Une oeuvre de belle facture à l’architecture futuriste
Avec le pont à haubans de Cocody, la Côte d’Ivoire devient le cinquième pays en Afrique sub-saharienne à disposer d’un pont suspendu, après la Guinée équatoriale, le Congo Brazzaville, le Nigéria, et le Mozambique. On remarquera que ce sont des pays pétroliers ou gaziers.
La construction d’un tel pont en Côte d’Ivoire a surpris.

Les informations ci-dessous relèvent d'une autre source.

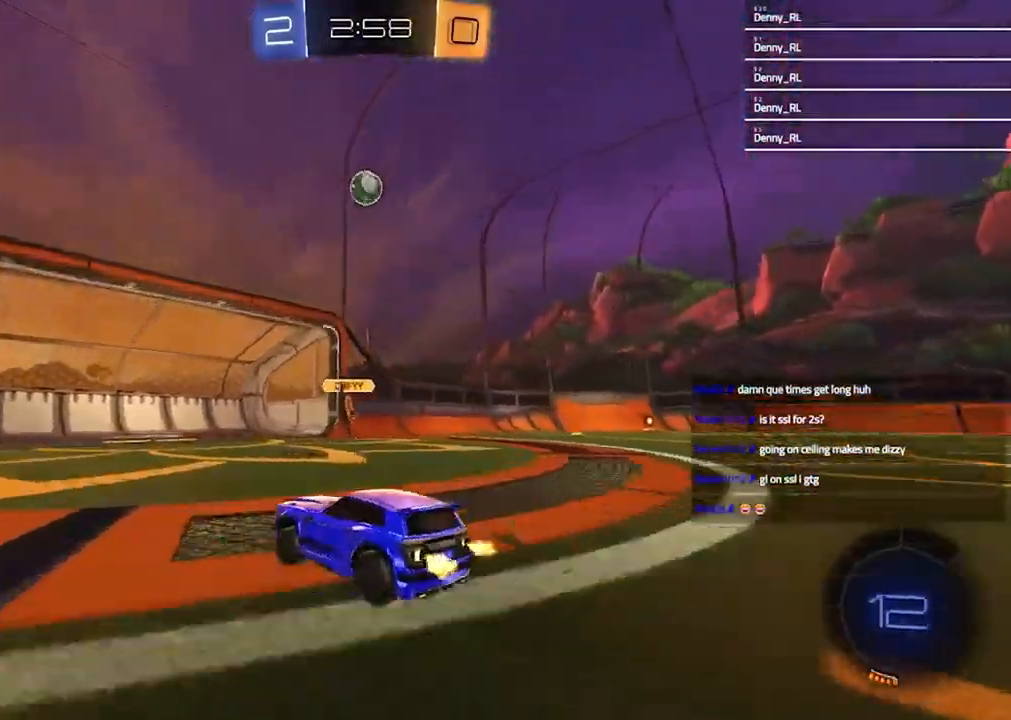
{"buttons": [], "left_stick": "right", "right_stick": "center", "events": [[100, "R2", "up"], [100, "left_stick", "left"], [200, "left_stick", "center"], [433, "left_stick", "right"]]}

Dans le projet initial de dépollution et de valorisation de la baie de Cocody, et l’aménagement du bassin versant du gourou ( le gourou étant une petite rivière qui coulait autrefois dans la zone ), il n’était nul part question d’un pont. Les travaux consistaient en la construction de deux bassins de rétention des eaux en provenance d’Abobo, d’un bassin écrêteur pour réguler le débit des eaux et retenir les objets solides, et d’un nouveau chenal menant à la baie. Il fallait aussi reconfigurer l’échangeur de l’indénié, avec l’élargissement du principal pont autoroutier, la réalisation d’un pont passant devant fraternité matin, et d’un pont giratoire sur le nouveau chenal, permettant de dispatcher la circulation en direction de Cocody, Adjamé, Yopougon et du Plateau. Voilà pour le volet dépollution.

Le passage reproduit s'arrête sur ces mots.